The think-tank said a significant portion of the debt was accumulated after 2015 when the government embarked on the command programme.

“Financing CAP has disproportionately bled Zimbabwe’s finances with little commensurate benefit to the public. It is time for command agriculture to be reviewed with the aim of making individual farmers responsible for their debts,” Veritas said. “If that means giving them bankable title to their land, then it should be done. Funding agriculture is desirable and even necessary so long as it does not become a perpetual burden on taxpayers.”

The programme was also criticised for having been militarised, with the army organising the procurement of inputs and supervising their distribution to farmers.

Between 2015 and 2018 the programme was funded outside the national budget, resulting in the country incurring US$3 billion in unbudgeted expenditure.

The US$3 billion unauthorised expenditure was described as unappropriated expenditure by the Auditor-General Mildred Chiri when she appeared before the Public Accounts Committee in 2019.

Veritas noted that in the current financial year, Treasury will have to pay $37 billion (local currency) to service TBs that were used to fund agriculture in the 2020/21 season.
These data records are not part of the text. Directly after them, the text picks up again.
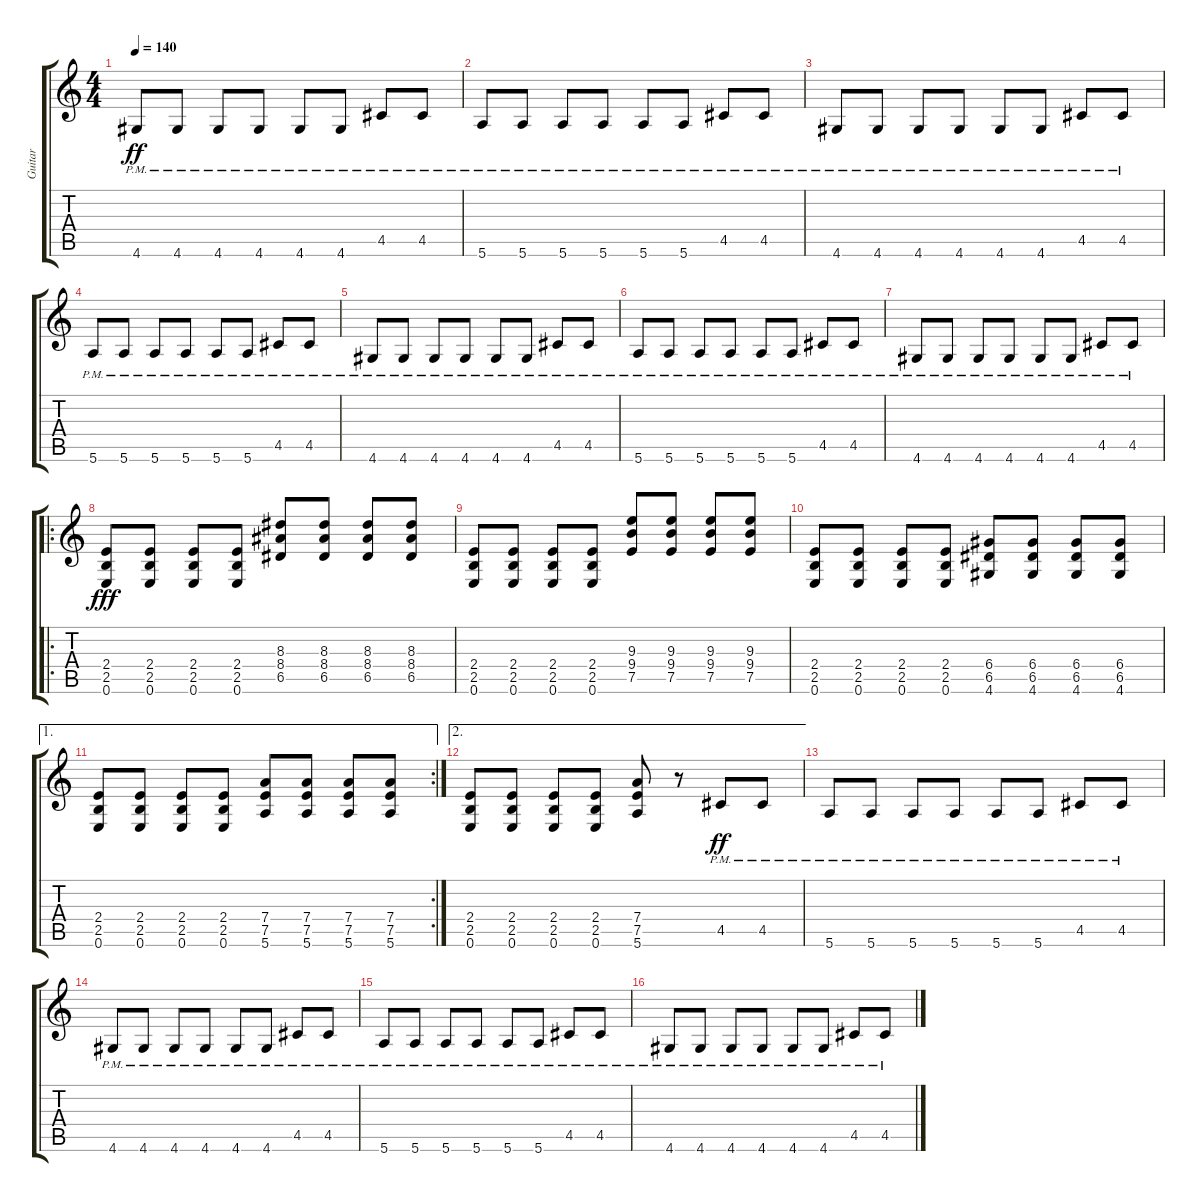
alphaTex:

\track ("Guitar" "Guitar") {instrument distortionguitar}
\staff {score tabs}
\tuning (E4 B3 G3 D3 A2 E2) {hide}
\ts (4 4)
\tempo 140
\clef g2
\ks c
4.6{pm}.8{dy ff} 4.6{pm}.8 4.6{pm}.8 4.6{pm}.8 4.6{pm}.8 4.6{pm}.8 4.5{pm}.8 4.5{pm}.8 |
5.6{pm}.8 5.6{pm}.8 5.6{pm}.8 5.6{pm}.8 5.6{pm}.8 5.6{pm}.8 4.5{pm}.8 4.5{pm}.8 |
4.6{pm}.8 4.6{pm}.8 4.6{pm}.8 4.6{pm}.8 4.6{pm}.8 4.6{pm}.8 4.5{pm}.8 4.5{pm}.8 |
5.6{pm}.8 5.6{pm}.8 5.6{pm}.8 5.6{pm}.8 5.6{pm}.8 5.6{pm}.8 4.5{pm}.8 4.5{pm}.8 |
4.6{pm}.8 4.6{pm}.8 4.6{pm}.8 4.6{pm}.8 4.6{pm}.8 4.6{pm}.8 4.5{pm}.8 4.5{pm}.8 |
5.6{pm}.8 5.6{pm}.8 5.6{pm}.8 5.6{pm}.8 5.6{pm}.8 5.6{pm}.8 4.5{pm}.8 4.5{pm}.8 |
4.6{pm}.8 4.6{pm}.8 4.6{pm}.8 4.6{pm}.8 4.6{pm}.8 4.6{pm}.8 4.5{pm}.8 4.5{pm}.8 |
\ro
(2.4 2.5 0.6).8{dy fff} (2.4 2.5 0.6).8 (2.4 2.5 0.6).8 (2.4 2.5 0.6).8 (8.3 8.4 6.5).8 (8.3 8.4 6.5).8 (8.3 8.4 6.5).8 (8.3 8.4 6.5).8 |
(2.4 2.5 0.6).8 (2.4 2.5 0.6).8 (2.4 2.5 0.6).8 (2.4 2.5 0.6).8 (9.3 9.4 7.5).8 (9.3 9.4 7.5).8 (9.3 9.4 7.5).8 (9.3 9.4 7.5).8 |
(2.4 2.5 0.6).8 (2.4 2.5 0.6).8 (2.4 2.5 0.6).8 (2.4 2.5 0.6).8 (6.4 6.5 4.6).8 (6.4 6.5 4.6).8 (6.4 6.5 4.6).8 (6.4 6.5 4.6).8 |
\ae 1
\rc 2
(2.4 2.5 0.6).8 (2.4 2.5 0.6).8 (2.4 2.5 0.6).8 (2.4 2.5 0.6).8 (7.4 7.5 5.6).8 (7.4 7.5 5.6).8 (7.4 7.5 5.6).8 (7.4 7.5 5.6).8 |
\ae 2
(2.4 2.5 0.6).8 (2.4 2.5 0.6).8 (2.4 2.5 0.6).8 (2.4 2.5 0.6).8 (7.4 7.5 5.6).8 r.8 4.5{pm}.8{dy ff} 4.5{pm}.8 |
5.6{pm}.8 5.6{pm}.8 5.6{pm}.8 5.6{pm}.8 5.6{pm}.8 5.6{pm}.8 4.5{pm}.8 4.5{pm}.8 |
4.6{pm}.8 4.6{pm}.8 4.6{pm}.8 4.6{pm}.8 4.6{pm}.8 4.6{pm}.8 4.5{pm}.8 4.5{pm}.8 |
5.6{pm}.8 5.6{pm}.8 5.6{pm}.8 5.6{pm}.8 5.6{pm}.8 5.6{pm}.8 4.5{pm}.8 4.5{pm}.8 |
4.6{pm}.8 4.6{pm}.8 4.6{pm}.8 4.6{pm}.8 4.6{pm}.8 4.6{pm}.8 4.5{pm}.8 4.5{pm}.8
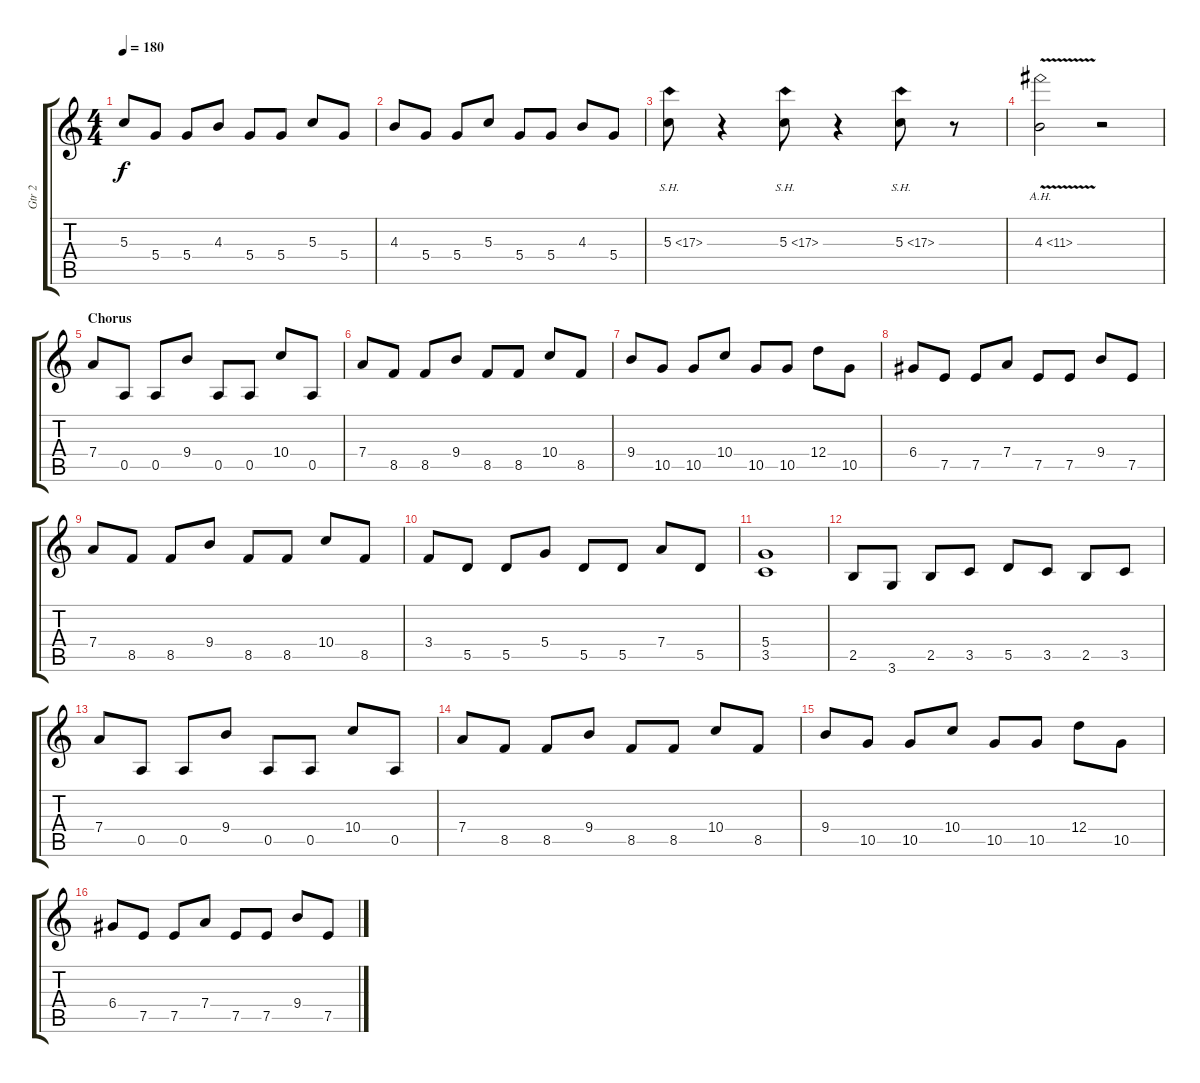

“The Treasury has no capacity to repay this loan and it seems the debt will have to be rolled over and new bills issued. The domestic debt maturity profile reflects the short-term nature of the domestic debt securities/TBs as investors have a preference for short-term instruments to hedge against inflationary pressures. The maturity profile reflects government’s refinancing risk, as $31,3 billion (81%) of outstanding domestic debt securities is maturing in 2022, with a corresponding interest bill of $5,1 billion,” Veritas said.